青渠抬眼正巧看到沈惜卉在门口站着,连忙咳了两声提醒着青莹,青莹背对着门口坐着,并未意识到什么,仍是自顾自地说着。
“三殿下本就卓尔不群,在皇子里也是出类拔萃的,要不然我们郡主……”
沈惜卉听到这,连忙抬脚踏进院内,故意发出些声响来打断青莹的话。
虽然她知道大家对她与三皇子的事情都心里有数,也并不避讳提及自己的心意,可听到谈论时仍是有些脸红心跳,更何况他们二人并未真正表露心意。
青莹听到脚步声猛地转身,看到郡主的那一刻,嘴角抿了又抿,神情也有些不好意思起来。
春娘和云栽姑姑也侧过身来,看了看沈惜卉,又看了看青莹,脸颊一个比一个红,忍不住抿着嘴轻笑。
沈惜卉挨着春娘身边坐着,装作方才并未听到的样子:“大家谈论何事如此高兴,快同我说说?”
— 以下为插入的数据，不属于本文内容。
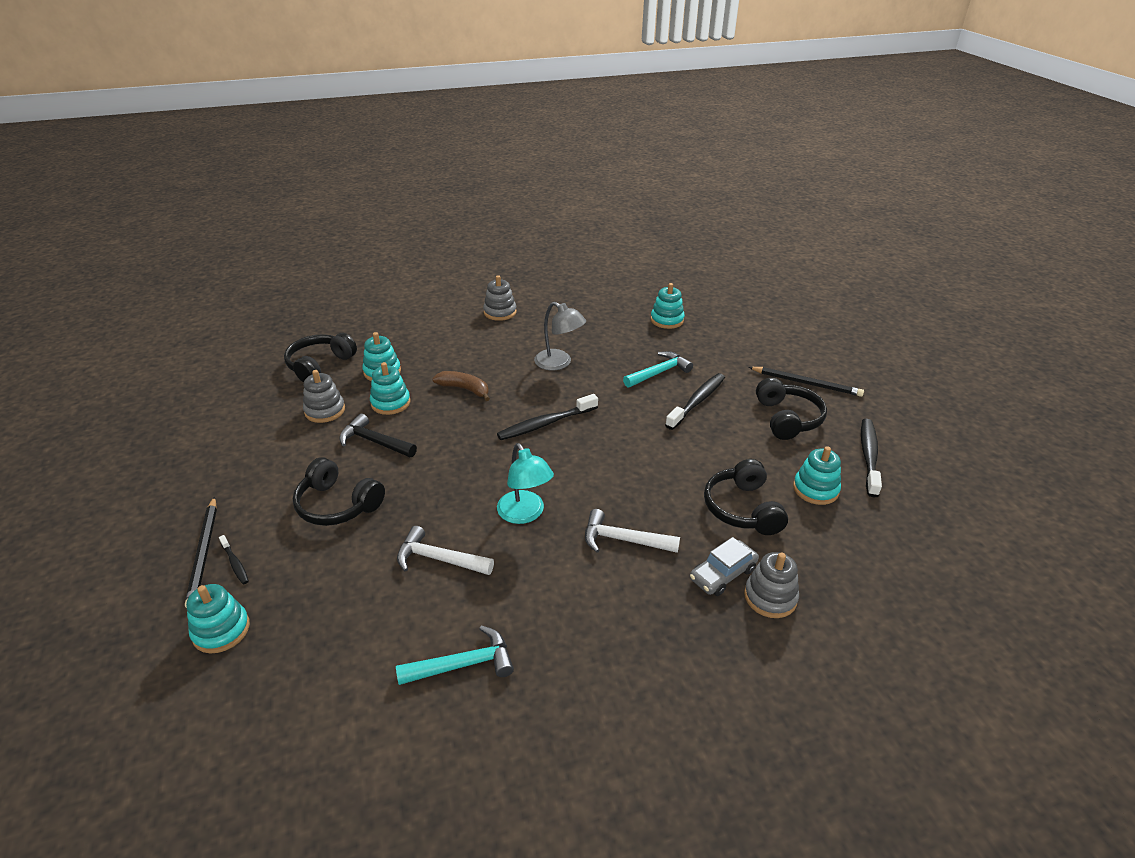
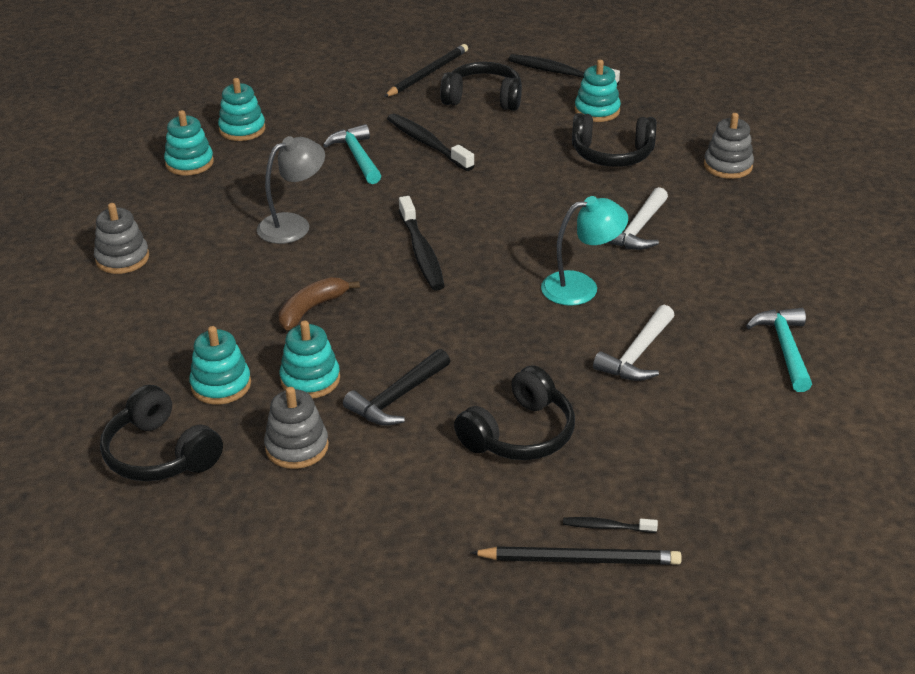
camera: 75 degrees left, 0 degrees up
turquoise stacking toy [186,584,250,653] -> turquoise stacking toy moved to [164,110,214,176]
black toothbrush [219,535,249,584] -> black toothbrush turned 150 degrees counterclockwise [563,517,658,533]
grey car [690,537,759,596] -> none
“我同青莹领药材时,听到了些关于近日修订条例的事,刚才正感叹大皇子和三皇子年轻有为呢!”
云栽姑姑轻声说着,眉眼仍是带着笑意,一旁的青莹连忙接过话补充解释着。
“三殿下与礼部侍郎采纳良言,不断修正试行条例,尤其是补助家贫学子,无论在哪就读,皆可去就近的书院或衙门申领,申领者本人需每半月去复领,专门负责此事的官员会走访调查申领者是否领到,登记册仅负责人能看并不对外公开。”
“不仅如此,还会设置便服巡查司,所选官员需调查家族背景,巡查人员体察民情,以此作为地方官员考核的参考。”
沈惜卉静静听着,巡查司依据百姓日常考察,这倒是直接而又实用的,在她看来,富官或许并不意味着什么,但是富民却能反映官员所为。
当躬耕田垄时所穿布衣结实耐用并不简陋,当赤脚无衣已经成为罕见之景,当华服普遍而人人钱袋饱满,才足以说民生富足。
青莹看郡主听得专注入神,神情也放松起来,紧接着又说了些。
“大皇子提出不仅要识文断字,更要鼓励正义有理之言,有所依据、合乎情理,便酌情予以采纳,三皇子提议街巷设置的民意收集栏,允许百姓质疑和监督。”
沈惜卉听着,缓缓点了点头:“允许思考和质疑,越来越多的人勇于自主判断,自然也会在不同声音里分辨,那些失德失真之言或许会少些。”
她记得庄老先生曾教导过,拥有一定学识和思考能力,学会在不同意见里去分辨判断,会从众多声音中逐渐接近于真相和答案,倘若只允许听到一种声音,那么背后往往是危险而不自知的。
只是初期可能会遇到很多棘手的情况,待学子补贴落实,识文断字者普遍,在知识道理和美德示范的滋养中,或许才能达到他们所想的那样。
“大皇子与三皇子才能出众,近日深得皇上夸赞,前途自然是不可估量的。”云栽姑姑轻声道。
沈惜卉静静地听着,在她心中,正如诗中所言那样“我觉君非池中物,咫尺蛟龙云雨”。
像大皇子这样家世出身和品行才能都好的,自然是令人羡慕和欣赏的,如今大皇子与心悦之人许下婚约,她自然是满心欢喜祝愿。
想起上次三皇子所言,如今各种情况难以预测,他们之间的事……
青渠若有所思地看着沈惜卉,犹豫片刻后仍是开口了:“也不知谁传出去的,都猜测郡主无意他人,是因为心有所属。”
沈惜卉感觉被戳中了心事一般,并没有之前那样慌张,反而有一种异样的平和。
“在理。”
她有些害羞地扬起嘴角,在大家的注视下,转身往屋子走去,轻快的脚步里洋溢着惬意。
“郡主说的是‘在理’,我听得真真的!”
青莹小声地说着,看见大家都是一副了然于心的样子,便也忍不住抿着嘴笑了起来。
傍晚时分,一位颇为面生的公公前来通传,说是青云先生邀郡主去清凉池相见。
云栽姑姑和春娘面露疑色,并不敢轻易接话和回应。
沈惜卉倚着宫灯和月色,仔细打量着这位公公,他并非往日通传的身形较为清瘦的公公,却莫名有一丝眼熟。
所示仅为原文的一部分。